Тяжело дыша, ускоряю шаг. Я хочу, я должен вернуть себе утраченное. Оно должно вернуться – иначе не стоит жить…
Я иду к Людвигу Брайеру. В комнате его еще горит свет. Бросаю в окно камешки. Людвиг спускается вниз и отпирает дверь.
В его комнате перед ящиком с коллекцией минералов стоит Георг Рахе. Он держит в руках небольшой горный кристалл, любуясь его игрой.
– Хорошо, что мы встретились, Эрнст, – говорит Георг, улыбаясь, – я уж и домой к тебе заходил. Завтра еду.
Он в военном.
– Георг, – голос мой прерывается, – но ты ведь не собираешься?..

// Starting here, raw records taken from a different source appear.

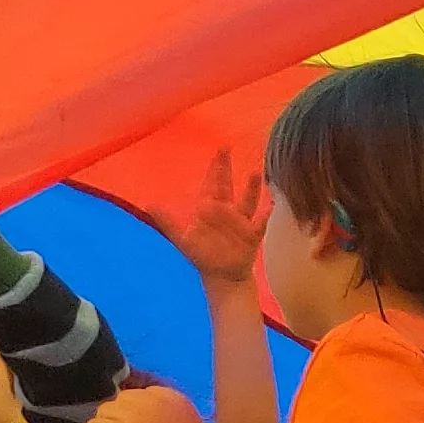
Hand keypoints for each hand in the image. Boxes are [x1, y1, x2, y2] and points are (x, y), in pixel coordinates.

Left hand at [149, 149, 264, 287]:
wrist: (222, 275)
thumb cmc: (202, 256)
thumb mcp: (182, 239)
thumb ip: (168, 222)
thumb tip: (149, 205)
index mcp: (209, 208)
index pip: (211, 183)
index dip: (214, 167)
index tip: (218, 149)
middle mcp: (226, 211)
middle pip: (226, 184)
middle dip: (225, 167)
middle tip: (226, 147)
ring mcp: (240, 221)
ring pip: (247, 200)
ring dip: (251, 188)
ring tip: (254, 173)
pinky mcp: (252, 234)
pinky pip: (261, 222)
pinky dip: (267, 213)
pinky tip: (274, 205)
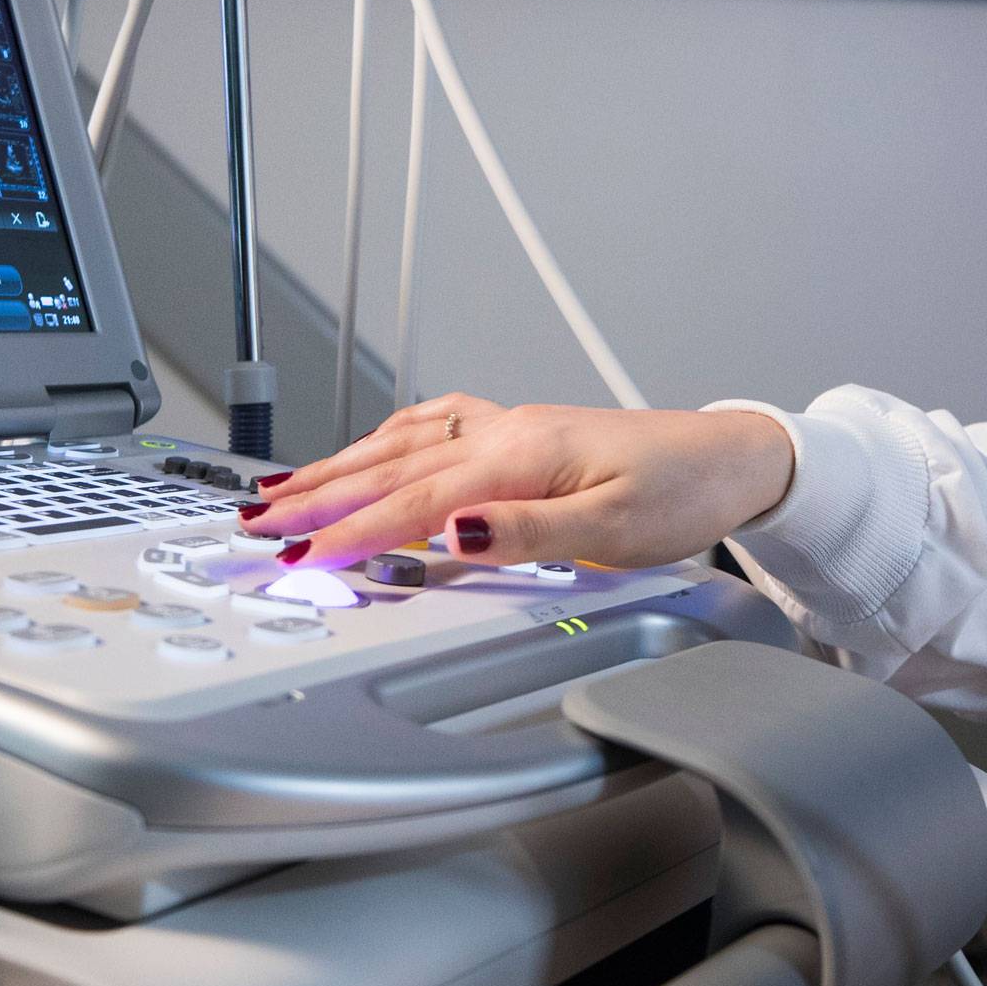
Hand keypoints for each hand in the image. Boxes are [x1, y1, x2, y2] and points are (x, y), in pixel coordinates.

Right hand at [242, 394, 797, 572]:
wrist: (731, 459)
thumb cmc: (682, 492)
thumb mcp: (613, 527)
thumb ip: (527, 532)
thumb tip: (452, 533)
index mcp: (517, 455)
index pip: (413, 503)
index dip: (349, 533)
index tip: (298, 557)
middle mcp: (504, 432)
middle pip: (391, 467)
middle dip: (317, 496)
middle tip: (255, 521)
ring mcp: (511, 428)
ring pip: (404, 444)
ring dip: (341, 465)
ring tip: (285, 487)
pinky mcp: (524, 433)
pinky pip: (435, 429)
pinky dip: (389, 440)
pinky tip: (374, 446)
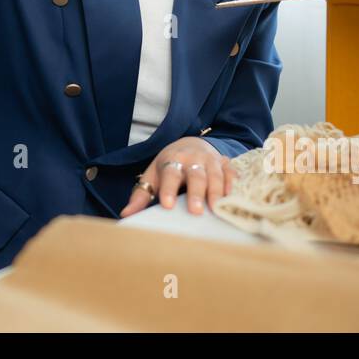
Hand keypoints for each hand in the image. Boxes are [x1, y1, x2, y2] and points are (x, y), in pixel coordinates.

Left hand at [119, 137, 236, 217]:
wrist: (191, 144)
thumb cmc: (169, 167)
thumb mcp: (153, 176)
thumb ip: (141, 196)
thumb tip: (125, 214)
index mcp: (172, 161)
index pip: (170, 174)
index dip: (168, 189)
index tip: (166, 205)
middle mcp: (192, 159)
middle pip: (195, 175)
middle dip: (196, 192)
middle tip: (196, 211)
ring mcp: (210, 160)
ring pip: (214, 175)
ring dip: (216, 191)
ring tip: (216, 209)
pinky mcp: (224, 163)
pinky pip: (230, 172)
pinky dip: (232, 184)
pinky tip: (232, 197)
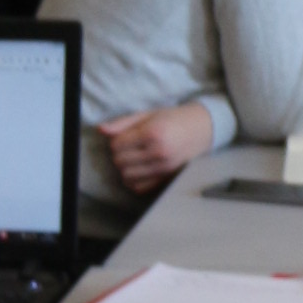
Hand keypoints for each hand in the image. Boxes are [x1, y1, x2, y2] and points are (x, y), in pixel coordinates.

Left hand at [99, 101, 215, 194]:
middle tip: (129, 147)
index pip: (117, 145)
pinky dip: (133, 181)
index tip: (125, 137)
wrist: (202, 129)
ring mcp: (163, 168)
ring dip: (125, 168)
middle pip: (119, 161)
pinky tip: (139, 170)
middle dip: (119, 154)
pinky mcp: (167, 178)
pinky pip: (139, 188)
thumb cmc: (173, 119)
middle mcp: (158, 152)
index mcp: (152, 133)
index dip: (116, 141)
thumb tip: (101, 130)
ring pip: (126, 176)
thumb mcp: (148, 115)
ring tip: (133, 158)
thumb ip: (123, 123)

– Именно. – Он кивает. – Снова в солдаты! Ты не ошибся. Все уже оформлено. Завтра уезжаю.
– Ты можешь его понять? – спрашиваю я Людвига.

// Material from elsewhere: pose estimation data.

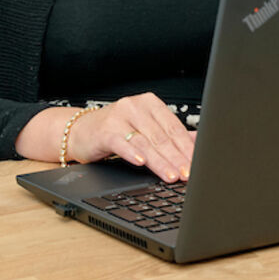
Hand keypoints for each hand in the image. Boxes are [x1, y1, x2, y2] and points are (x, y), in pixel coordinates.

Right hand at [69, 93, 195, 181]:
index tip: (197, 164)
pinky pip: (121, 143)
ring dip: (160, 161)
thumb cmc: (116, 129)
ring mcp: (119, 117)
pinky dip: (132, 153)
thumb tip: (197, 144)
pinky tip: (141, 163)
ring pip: (145, 142)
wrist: (82, 130)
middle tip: (187, 174)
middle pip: (162, 136)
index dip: (187, 148)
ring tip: (171, 175)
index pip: (174, 127)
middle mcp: (136, 107)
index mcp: (151, 104)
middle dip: (177, 158)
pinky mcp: (104, 131)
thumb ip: (170, 134)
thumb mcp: (145, 129)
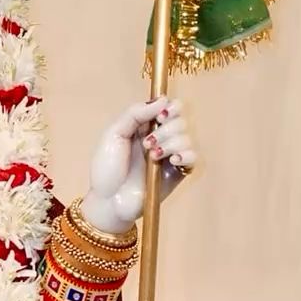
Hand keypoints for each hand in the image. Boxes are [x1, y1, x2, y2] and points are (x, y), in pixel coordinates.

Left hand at [79, 95, 196, 234]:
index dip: (170, 107)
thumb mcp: (114, 135)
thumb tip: (161, 100)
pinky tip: (171, 160)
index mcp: (145, 126)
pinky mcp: (176, 173)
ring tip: (152, 156)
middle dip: (165, 129)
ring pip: (186, 137)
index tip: (160, 115)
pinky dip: (185, 155)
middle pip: (180, 120)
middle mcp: (160, 138)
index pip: (170, 107)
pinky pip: (193, 157)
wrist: (108, 201)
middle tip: (147, 143)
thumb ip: (134, 114)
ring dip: (170, 143)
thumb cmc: (107, 169)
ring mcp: (169, 156)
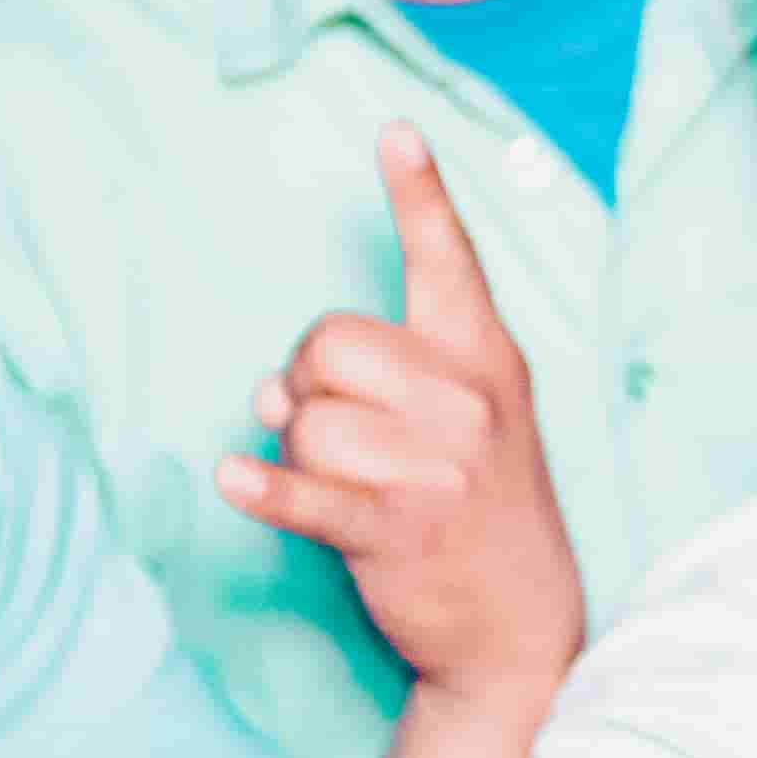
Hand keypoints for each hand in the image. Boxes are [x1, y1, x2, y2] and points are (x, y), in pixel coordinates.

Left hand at [215, 126, 582, 708]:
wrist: (522, 625)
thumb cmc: (479, 505)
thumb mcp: (468, 422)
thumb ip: (384, 381)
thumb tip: (271, 394)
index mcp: (485, 358)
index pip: (450, 261)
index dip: (420, 195)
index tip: (395, 132)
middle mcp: (466, 401)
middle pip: (330, 342)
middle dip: (307, 381)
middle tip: (334, 425)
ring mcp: (433, 467)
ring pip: (305, 420)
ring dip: (298, 452)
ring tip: (341, 484)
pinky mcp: (394, 529)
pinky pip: (306, 492)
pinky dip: (263, 489)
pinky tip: (234, 480)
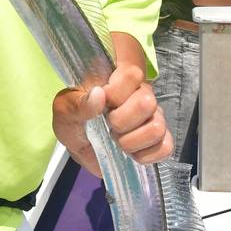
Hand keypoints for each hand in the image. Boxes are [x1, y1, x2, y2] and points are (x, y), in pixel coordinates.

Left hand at [52, 66, 172, 173]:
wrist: (81, 146)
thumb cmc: (74, 120)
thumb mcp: (64, 110)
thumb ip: (78, 103)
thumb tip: (99, 95)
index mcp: (120, 81)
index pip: (132, 74)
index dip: (115, 93)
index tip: (101, 106)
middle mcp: (142, 96)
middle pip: (147, 102)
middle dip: (121, 121)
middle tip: (109, 126)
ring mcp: (153, 118)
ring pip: (156, 127)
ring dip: (131, 141)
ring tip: (118, 141)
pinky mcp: (159, 142)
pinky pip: (165, 147)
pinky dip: (145, 155)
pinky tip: (131, 154)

– Да, – отвечает Людвиг, – я понимаю Георга. Но это не выход. – Он поворачивается к Рахе: – Ты разочарован, Георг, но подумай и увидишь, что это естественно. На фронте наши нервы были напряжены до крайности, ибо дело всегда шло о жизни и смерти. А теперь они треплются, как паруса в затишье, ибо здесь дело идет лишь о мелких успехах…

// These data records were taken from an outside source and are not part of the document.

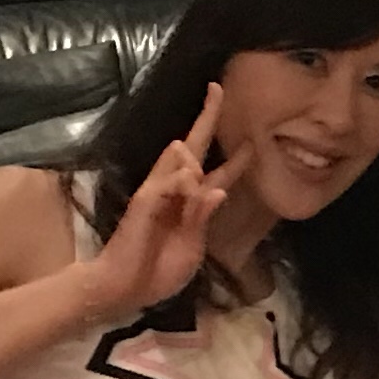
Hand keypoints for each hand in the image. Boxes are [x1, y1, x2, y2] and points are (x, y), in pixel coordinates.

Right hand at [85, 85, 229, 313]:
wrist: (124, 289)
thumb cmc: (159, 271)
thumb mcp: (193, 246)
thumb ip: (204, 217)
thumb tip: (218, 189)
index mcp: (192, 204)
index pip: (218, 173)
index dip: (237, 158)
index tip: (254, 141)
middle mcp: (176, 192)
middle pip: (193, 148)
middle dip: (207, 118)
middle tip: (217, 89)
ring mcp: (158, 193)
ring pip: (182, 159)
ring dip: (195, 162)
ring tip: (198, 178)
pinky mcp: (143, 201)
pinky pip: (167, 181)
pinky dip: (181, 179)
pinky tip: (189, 182)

– Правильно, – перебивает его Рахе, – вот как раз эта мелочная грызня вокруг кормежки, карьер и нескольких на живую нитку сшитых идеалов, она-то и вызывает во мне невыносимую тошноту, от нее-то я и хочу куда-нибудь подальше.
– Если тебе уж обязательно хочется что-то предпринять, почему ты не примкнешь к революции? – спрашиваю я Георга. – Того и гляди, еще станешь военным министром.
– Ах, эта революция! – пренебрежительно отмахивается Георг. – Ее делали держа руки по швам, ее делали секретари различных партий, которые успели уже испугаться своей собственной храбрости. Ты только посмотри, как они вцепились друг другу в волосы, все эти социал-демократы, независимые, спартаковцы, коммунисты. Тем временем кое-кто под шумок снимает головы тем действительно ценным людям, которых у них, может быть, всего-то раз, два и обчелся, а они и не замечают ничего.
– Нет, Георг, – говорит Людвиг, – это не так. В нашей революции было слишком мало ненависти, это правда, и мы с самого начала хотели во всем соблюдать справедливость, оттого все и захирело. Революция должна полыхнуть, как лесной пожар, и только после него можно начать сеять; а мы захотели обновлять, не разрушая. У нас не было сил даже для ненависти, – так утомила, так опустошила нас война. А ты прекрасно знаешь, что от усталости можно и в ураганном огне уснуть… Но, быть может, еще не поздно упорным трудом наверстать то, что упущено при нападении.
– Трудом! – презрительно говорит Георг и подставляет кристалл под лампу, отчего тот начинает играть; – Мы умеем драться, но трудиться не умеем.
– Мы должны учиться работать, – спокойным голосом говорит Людвиг, забившийся в угол дивана.
– Мы слишком исковерканы для этого, – возражает Георг.